In a close-knit Peak District community, divorced mother Kate cracks under the prospect of fourteen days quarantine required because she has tested positive. Without telling her teenage son Matt, she grabs a rucksack and takes off over the fells. Those who spent months cooped up in tower blocks may have little sympathy, but perhaps the lure of lovely scenery just beyond the garden wall makes the sense of imprisonment even harder to bear. Kate’s breach of the rules is ironical, since before being furloughed from the local café, she was the only one who challenged customers who failed to wear their masks.

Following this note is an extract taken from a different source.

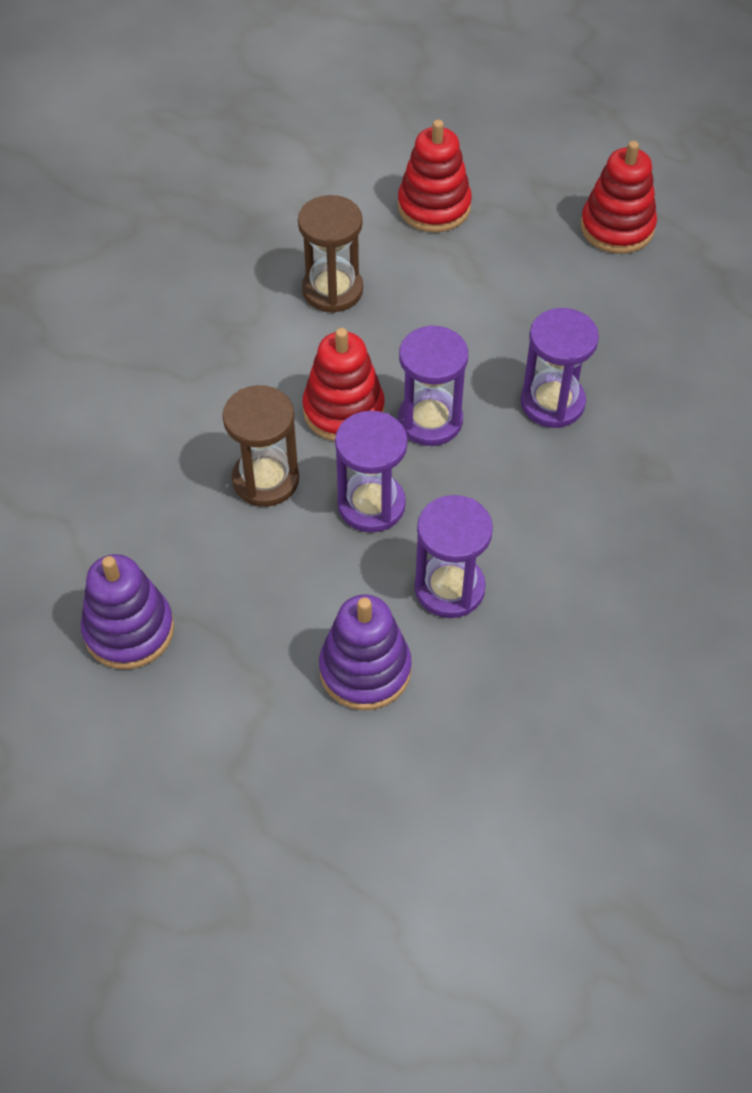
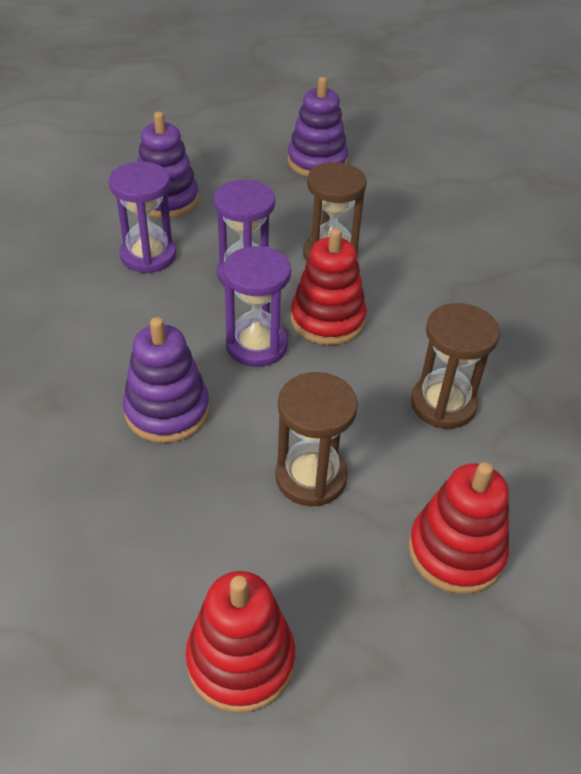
camera: 140 degrees right, 10 degrees down
(484, 296) = (311, 477): none -> brown hourglass
(552, 403) = (167, 411): purple hourglass -> purple stacking toy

Events are revealed through the viewpoints of four characters: Kate, Matt, elderly well-to-do neighbour Alice, vulnerable owing to her recent cancer, and experienced volunteer rescuer Rob, whose dedication to a role he regards as more worthwhile than anything else has cost him his marriage, and provokes his daughter’s resentment.
There is clearly the potential for a page-turning build-up of tension with an unpredictable outcome. Will Alice, despite all the help Kate has given her, inform the police? Will an accident prevent Kate from returning without being caught out? Will she end up not only injured but liable for a fine she cannot afford to pay? What will be the impact on Matt? How ruthless is the author prepared to be?
The novel is remarkable in that each chapter sustains a stream of consciousness from beginning to end. This tends to seem contrived, particularly when it extends to a raven which becomes the uncomfortable, truth-telling facet of Sarah’s flagging thoughts. It is realistic to portray the mind as focusing on quite mundane or irrelevant details in moments of stress, but they too often make repetitive and tedious reading, serving only to pad the tale out to novel-length.
There are some telling insights into social contact during Covid, such as Alice “having dinner” with her daughter’s family, which means sitting at a computer screen to watch each other eat- grandson Seb “appears briefly, dizzyingly, so close to the camera tht his nose and one eye fill the screen”. However, there is a missed opportunity to convey fully the sense of unreality punctuated with moments of fear during an unexpected pandemic. Unless one ended up in hospital on a ventilator, it was hard to believe most of the time that there really was a need to keep 2 metres apart, let alone sanitise every supermarket item before allowing it into the kitchen. This contrasted with the small hours when the most rational of people would wake convinced they could not breathe properly and were going to die.
I admired “Ghost Wall”, the first novel by Sarah Moss which I came across. It succeeds on all counts: plot, structure, dialogue, character development, description, humour and poignancy mixed with tension and menace. The more recent “The Fell”, even more so than the intervening “Summerwater”, seems more of an overworked series of exercises in creative writing. Knowing Sarah Moss to be a teacher of this subject, I am perhaps looking out too keenly for the techniques she is putting into practice. However, without the injection of more plot, it would have been more powerful and moving if written as a shorter novella, perhaps less abrupt and more “fleshed out” at the end.